SOURCE TEXT:
* * * * * * * * *
What issues can you spot in the messy data?

Check Categorical Variables

Now check for typos and unexpected values in categorical variables:

# Examine categorical variables in messy data
cat("=== Species ===\n")
table(penguins_messy$species, useNA = "always")

cat("\n=== Island ===\n")
table(penguins_messy$island, useNA = "always")

cat("\n=== Sex ===\n")
table(penguins_messy$sex, useNA = "always")

cat("\n=== Year ===\n")
table(penguins_messy$year, useNA = "always")

What to look for:

Are all values ones you expected? (3 species, 3 islands, 2 sexes, 3 years)
Are there typos or variant spellings?
Are there unexpected missing values?

Check Numeric Variables in Detail

While summary() is great for a quick overview, sometimes you may want to focus on specific variables. Let us inspect individual variables using base R functions and printing statistics that makes sense for your data:

# Detailed examination of a numeric variable
cat("=== Bill Length (detailed) ===\n")
cat("Range:", min(penguins_messy$bill_length_mm, na.rm = TRUE), "to",
    max(penguins_messy$bill_length_mm, na.rm = TRUE), "\n")
cat("Mean:", round(mean(penguins_messy$bill_length_mm, na.rm = TRUE), 2), "\n")
cat("Median:", round(median(penguins_messy$bill_length_mm, na.rm = TRUE), 2), "\n")
cat("Standard deviation:", round(sd(penguins_messy$bill_length_mm, na.rm = TRUE), 2), "\n")
cat("Missing values:", sum(is.na(penguins_messy$bill_length_mm)), "\n")

Check Missing Values

# How many missing values in each variable?
colSums(is.na(penguins_messy))

Compare to your data dictionary: sex can have NAs (couldn’t be determined in field), but species should never be missing.

Key Functions Explained

For numeric variables:

min() / max(): Find range boundaries
mean(): Average (affected by outliers)
median(): Middle value (robust to outliers)
sd(): Standard deviation (variability)
sum(is.na()): Count missing values

For categorical variables:

table(): Frequency counts for each category
unique(): List all distinct values
length(unique()): Count how many distinct values

Important: Always use na.rm = TRUE with numeric functions to handle missing values!

Checkpoint: What Did You Find?

After running the code above on the messy data, you should have spotted:

Numeric problems:

Negative bill lengths
Impossibly large or small values
Placeholder values (999)
* * * * * * * * *
STATED PROBLEM: Continue the tutorial above on checking the messy penguin data in R, starting right after its last line.

SUPPLIED MATERIAL:
* * * * * * * * *
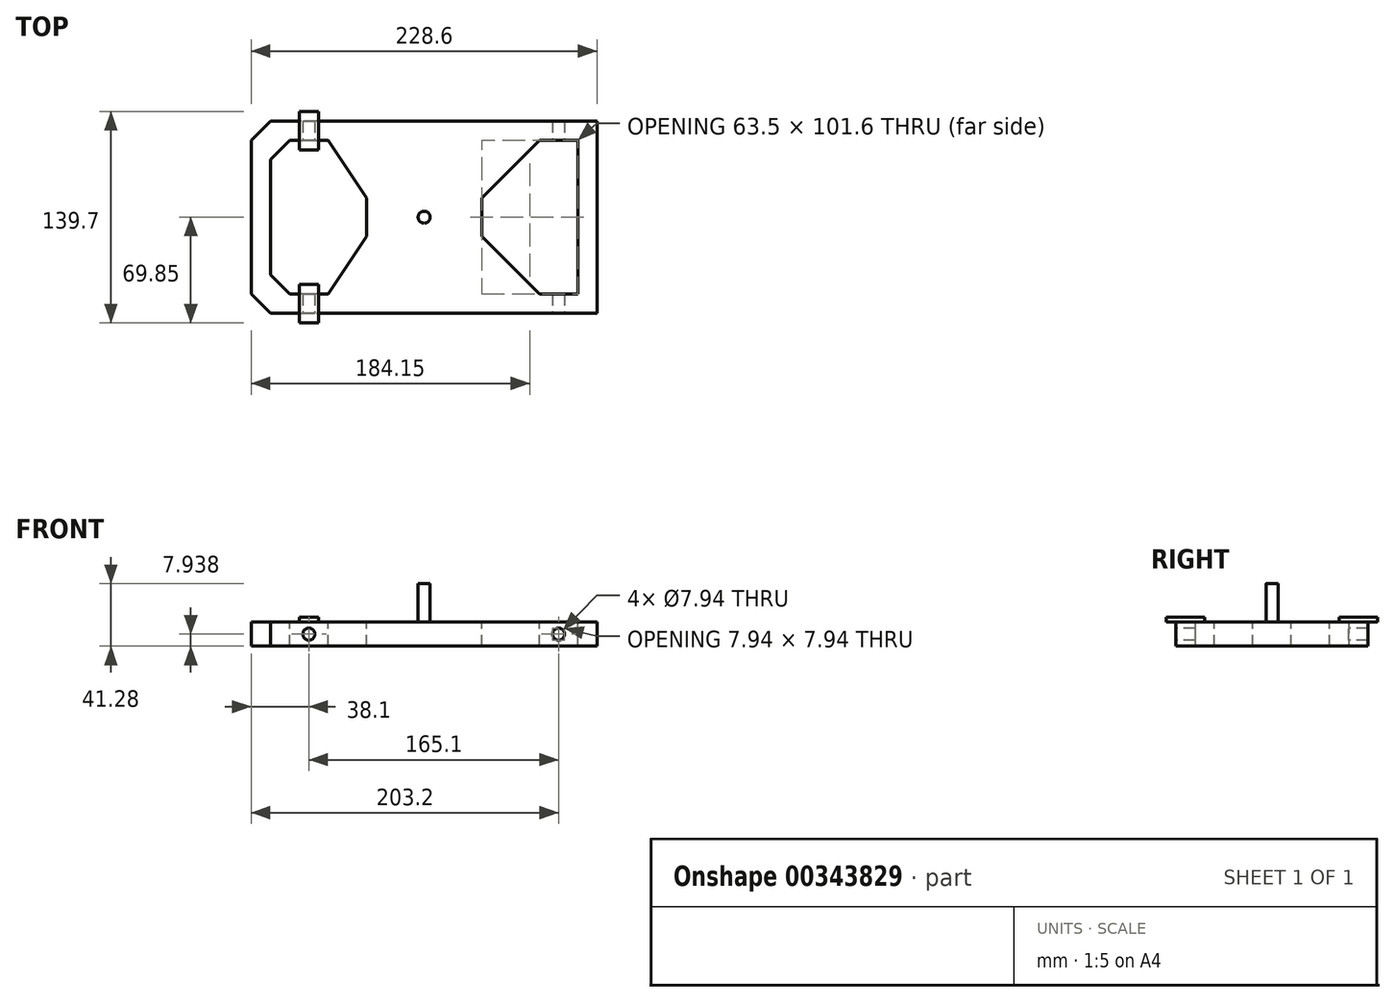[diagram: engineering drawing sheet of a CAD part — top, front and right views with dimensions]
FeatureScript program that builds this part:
* * * * * * * * *
EXPECTED OUTPUT:
Categorical problems:

Typos in species names (“Adelei”, “ADELIE”, “Gentoo penguin”)
Typos in island names (“Torgerson”, “biscoe”)
Inconsistent sex coding (“M”, “F”, “male”, “Male”, “MALE”)
Invalid years (2020, 2006, 207, 20009)

Did you find these issues? If so, you’ve successfully used summary statistics for data validation!

Summary Statistics Workflow

When validating new data:

Use summary() for a quick overview
Check categorical variables with table() and unique()
Check numeric ranges with min(), max(), range()
Check missing values with colSums(is.na())
Compare findings to your data dictionary and expectations

Automating Validation with Functions

You can wrap these checks into a function that automatically validates data based on your documented rules:

# Function to validate penguins data based on data dictionary rules
validate_penguins <- function(data) {
  cat("=== VALIDATION REPORT ===\n\n")

  # Structural check: Valid species (from data dictionary)
  valid_species <- c("Adelie", "Chinstrap", "Gentoo")
  if (all(data$species %in% c(valid_species, NA))) {
    cat("Species: All values valid\n")
  } else {
    cat("Species: Invalid values found\n")
  }

  # Content check: Bill length range (from data dictionary: 30-60mm)
  if (all(data$bill_length_mm >= 30 & data$bill_length_mm <= 60, na.rm = TRUE)) {
    cat("Bill length: All values in valid range (30-60mm)\n")
  } else {
    cat("Bill length: Out-of-range values found\n")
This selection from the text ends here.